A council disciplinary inquiry last week found him guilty of mismanaging the 19 patients between December 2002 and February 2004.
"The (council) unanimously found that the medical record of each of the patients concerned was very scanty and did not contain sufficient details of the patient's diagnosis, symptoms and conditions or any management plan such as to enable Dr Heng to assess properly the medical condition of the patient," said the SMC.

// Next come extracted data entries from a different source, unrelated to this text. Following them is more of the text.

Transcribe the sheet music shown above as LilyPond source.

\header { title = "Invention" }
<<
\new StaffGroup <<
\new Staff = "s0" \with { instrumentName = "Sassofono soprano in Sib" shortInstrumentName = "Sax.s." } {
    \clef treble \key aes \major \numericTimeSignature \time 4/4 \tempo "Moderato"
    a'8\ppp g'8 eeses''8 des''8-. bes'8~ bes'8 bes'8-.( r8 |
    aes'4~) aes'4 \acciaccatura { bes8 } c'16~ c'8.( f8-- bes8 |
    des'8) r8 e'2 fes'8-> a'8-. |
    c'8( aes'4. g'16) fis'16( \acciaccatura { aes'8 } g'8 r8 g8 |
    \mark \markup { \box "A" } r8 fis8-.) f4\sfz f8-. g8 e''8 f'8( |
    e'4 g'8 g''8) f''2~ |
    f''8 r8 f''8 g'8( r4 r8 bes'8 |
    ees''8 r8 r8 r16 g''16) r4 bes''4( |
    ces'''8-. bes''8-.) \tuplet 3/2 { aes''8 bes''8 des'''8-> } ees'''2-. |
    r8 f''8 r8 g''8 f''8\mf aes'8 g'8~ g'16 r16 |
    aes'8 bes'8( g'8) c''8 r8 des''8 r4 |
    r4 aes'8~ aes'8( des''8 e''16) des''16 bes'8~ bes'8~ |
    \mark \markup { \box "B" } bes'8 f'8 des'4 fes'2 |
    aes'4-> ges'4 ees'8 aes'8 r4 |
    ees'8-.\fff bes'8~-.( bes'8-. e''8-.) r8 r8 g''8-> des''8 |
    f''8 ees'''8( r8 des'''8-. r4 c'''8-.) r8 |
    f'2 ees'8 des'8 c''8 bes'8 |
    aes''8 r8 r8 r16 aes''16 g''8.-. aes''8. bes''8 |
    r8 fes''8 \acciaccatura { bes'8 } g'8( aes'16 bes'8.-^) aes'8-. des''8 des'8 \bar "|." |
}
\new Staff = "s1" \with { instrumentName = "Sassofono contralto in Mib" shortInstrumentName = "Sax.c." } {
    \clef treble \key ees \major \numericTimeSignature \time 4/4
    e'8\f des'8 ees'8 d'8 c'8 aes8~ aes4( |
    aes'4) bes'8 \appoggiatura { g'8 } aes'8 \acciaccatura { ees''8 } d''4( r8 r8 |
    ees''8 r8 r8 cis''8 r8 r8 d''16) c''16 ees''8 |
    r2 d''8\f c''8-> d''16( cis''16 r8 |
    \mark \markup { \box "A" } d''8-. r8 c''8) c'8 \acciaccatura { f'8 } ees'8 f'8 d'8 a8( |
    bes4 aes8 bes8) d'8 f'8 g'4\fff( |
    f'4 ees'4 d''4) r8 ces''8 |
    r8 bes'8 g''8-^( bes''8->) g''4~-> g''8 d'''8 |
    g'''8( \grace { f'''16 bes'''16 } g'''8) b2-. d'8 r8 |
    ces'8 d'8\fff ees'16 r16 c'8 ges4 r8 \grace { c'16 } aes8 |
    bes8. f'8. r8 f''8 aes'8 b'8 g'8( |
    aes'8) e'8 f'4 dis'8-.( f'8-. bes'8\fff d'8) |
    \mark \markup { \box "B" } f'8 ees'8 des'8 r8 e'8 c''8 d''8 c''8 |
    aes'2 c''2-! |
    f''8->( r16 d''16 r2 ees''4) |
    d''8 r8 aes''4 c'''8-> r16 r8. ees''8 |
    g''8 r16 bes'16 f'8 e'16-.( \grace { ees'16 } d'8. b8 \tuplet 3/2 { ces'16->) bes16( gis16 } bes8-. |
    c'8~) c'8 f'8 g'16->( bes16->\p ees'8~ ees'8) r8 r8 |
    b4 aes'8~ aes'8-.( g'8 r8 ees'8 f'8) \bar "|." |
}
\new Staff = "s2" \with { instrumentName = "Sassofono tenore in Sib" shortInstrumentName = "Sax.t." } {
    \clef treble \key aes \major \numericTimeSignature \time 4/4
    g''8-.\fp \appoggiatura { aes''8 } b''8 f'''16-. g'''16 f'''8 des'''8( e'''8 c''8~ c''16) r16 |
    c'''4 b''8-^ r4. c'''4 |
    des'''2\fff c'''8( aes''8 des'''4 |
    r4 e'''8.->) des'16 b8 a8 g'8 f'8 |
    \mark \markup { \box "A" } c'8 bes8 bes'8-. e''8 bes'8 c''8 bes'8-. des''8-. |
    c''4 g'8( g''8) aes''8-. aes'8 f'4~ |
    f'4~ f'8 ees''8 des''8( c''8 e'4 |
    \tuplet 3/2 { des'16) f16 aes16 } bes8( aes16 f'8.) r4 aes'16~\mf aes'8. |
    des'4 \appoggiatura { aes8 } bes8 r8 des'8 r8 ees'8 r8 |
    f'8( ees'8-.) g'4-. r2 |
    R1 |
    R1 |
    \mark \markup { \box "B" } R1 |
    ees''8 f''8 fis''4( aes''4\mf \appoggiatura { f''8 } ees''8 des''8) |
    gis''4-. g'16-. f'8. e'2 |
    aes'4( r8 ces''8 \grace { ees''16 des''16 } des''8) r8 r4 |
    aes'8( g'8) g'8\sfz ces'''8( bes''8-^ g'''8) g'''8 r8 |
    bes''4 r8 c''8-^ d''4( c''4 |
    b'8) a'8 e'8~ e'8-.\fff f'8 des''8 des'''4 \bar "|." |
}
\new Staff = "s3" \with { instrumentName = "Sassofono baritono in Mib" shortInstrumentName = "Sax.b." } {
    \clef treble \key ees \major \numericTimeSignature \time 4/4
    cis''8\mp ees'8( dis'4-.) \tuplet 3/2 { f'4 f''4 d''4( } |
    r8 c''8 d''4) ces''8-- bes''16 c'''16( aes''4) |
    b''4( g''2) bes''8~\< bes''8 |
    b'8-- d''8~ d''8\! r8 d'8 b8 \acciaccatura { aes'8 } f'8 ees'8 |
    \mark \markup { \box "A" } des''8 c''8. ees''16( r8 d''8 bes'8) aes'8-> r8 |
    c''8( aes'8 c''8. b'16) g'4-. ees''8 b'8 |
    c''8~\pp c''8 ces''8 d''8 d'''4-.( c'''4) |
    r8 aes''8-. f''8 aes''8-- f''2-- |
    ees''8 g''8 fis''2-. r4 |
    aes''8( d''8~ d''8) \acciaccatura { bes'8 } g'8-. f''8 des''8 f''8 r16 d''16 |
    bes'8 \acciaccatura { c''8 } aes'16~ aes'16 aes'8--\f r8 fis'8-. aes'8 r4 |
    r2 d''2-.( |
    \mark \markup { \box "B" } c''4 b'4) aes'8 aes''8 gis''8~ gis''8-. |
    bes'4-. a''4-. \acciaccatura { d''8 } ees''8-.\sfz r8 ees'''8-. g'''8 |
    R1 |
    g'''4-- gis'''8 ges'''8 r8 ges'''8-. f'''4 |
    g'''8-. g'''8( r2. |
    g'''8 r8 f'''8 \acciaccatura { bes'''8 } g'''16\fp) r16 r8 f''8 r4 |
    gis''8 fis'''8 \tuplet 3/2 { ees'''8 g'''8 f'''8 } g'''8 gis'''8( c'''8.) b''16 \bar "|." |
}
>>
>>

The council, however, was not in total agreement that he did not formulate a proper treatment plan for each of his 19 patients. But as a majority thought so, it was enough to censure him, a break from the past where convictions would be based on unanimous decisions.
Dr Heng, who has been practising since 1984, was also ordered to pledge in writing that he would not commit the same offence again. He now has to be supervised by a mentor.
Under Health Ministry guidelines, doctors must ensure proper care and supervision of their patients undergoing drug addiction treatment. They must also record all prescriptions of the drug to prevent a patient from doctor-hopping to get multiple dosages.
Dr Heng's case could be just the tip of the iceberg. In August, the SMC's executive secretary, Dr Lau Hong Choon, said the council was investigating "a number of doctors for wrongdoing in the prescription of addictive drugs like Subutex" so that errant doctors would not "tarnish the medical profession".
If found guilty, these doctors can be struck off the medical register and fined up to $10,000.
Subutex abuse came under the spotlight after heroin addicts — who were prescribed Subutex to wean them off their habit — sought highs by mixing the drug with sleeping tablet Dormicum and water, and injecting the mixture into the body.
After Subutex became a controlled drug on Aug 14, it was declared that anyone caught importing, distributing, possessing or consuming the drug faces jail and fines, unless he is a doctor or patient registered with the Government's Subutex Voluntary Rehabilitation Programme.
Doctors are no longer allowed to prescribe or dispense the drug as take-home medication.
angry doc will not comment of Dr Heng's actions, since he is not in possession of all the facts of the case.
Perhaps there will be more information in the SMC's annual report, perhaps not. The one piece of information angry doc is interested in knowing, however, is who the complainant was in this case.
As far as angry doc can make out from the Medical Registration Act, short of 'the conviction of a registered medical practitioner of any offence implying a defect in character which makes him unfit for his profession', or '[w]here a registered medical practitioner has been convicted in Singapore or elsewhere of an offence involving fraud or dishonesty or has contravened section 64, 65 or 67', the SMC is not supposed to initiate investigation on a doctor without a formal complaint by a named complainant.
Or, as the SMC website puts it:
'The Complaints Committee can only proceed with the investigation after it has received an official complaint in writing and supported by a Statutory Declaration.
The complainant must state the full facts of his case and his allegations clearly in his letter of complaint against the doctor.'
Now which patient would actually file a complaint with the SMC because his doctor kept poor records? How many Subutex abuser would actually care if their doctors kept good records? How many of them complained that they were being 'mismanaged' by their doctor (either in being given too much, or too little Subutex)?
Or, if the complaint was not filed by a patient, then who filed it, and what is this person's locus standi? (Does locus standi even apply to complaints to the SMC?)
Was it filed to protect patients (who can arguably be called 'victims' in this case) from the doctor's actions, or was it filed so as 'not to allow errant doctors to tarnish the medical profession'?
Does any of that change the material facts of the case? Probably not.
angry doc is no sympathiser of doctors who profit off the addiction of others, but nevertheless, he believes due process is important.
angry doc is not against the idea of a third party acting in the interest of those who cannot or will not defend themselves from the harmful actions of their doctors. He just prefers to know who they are.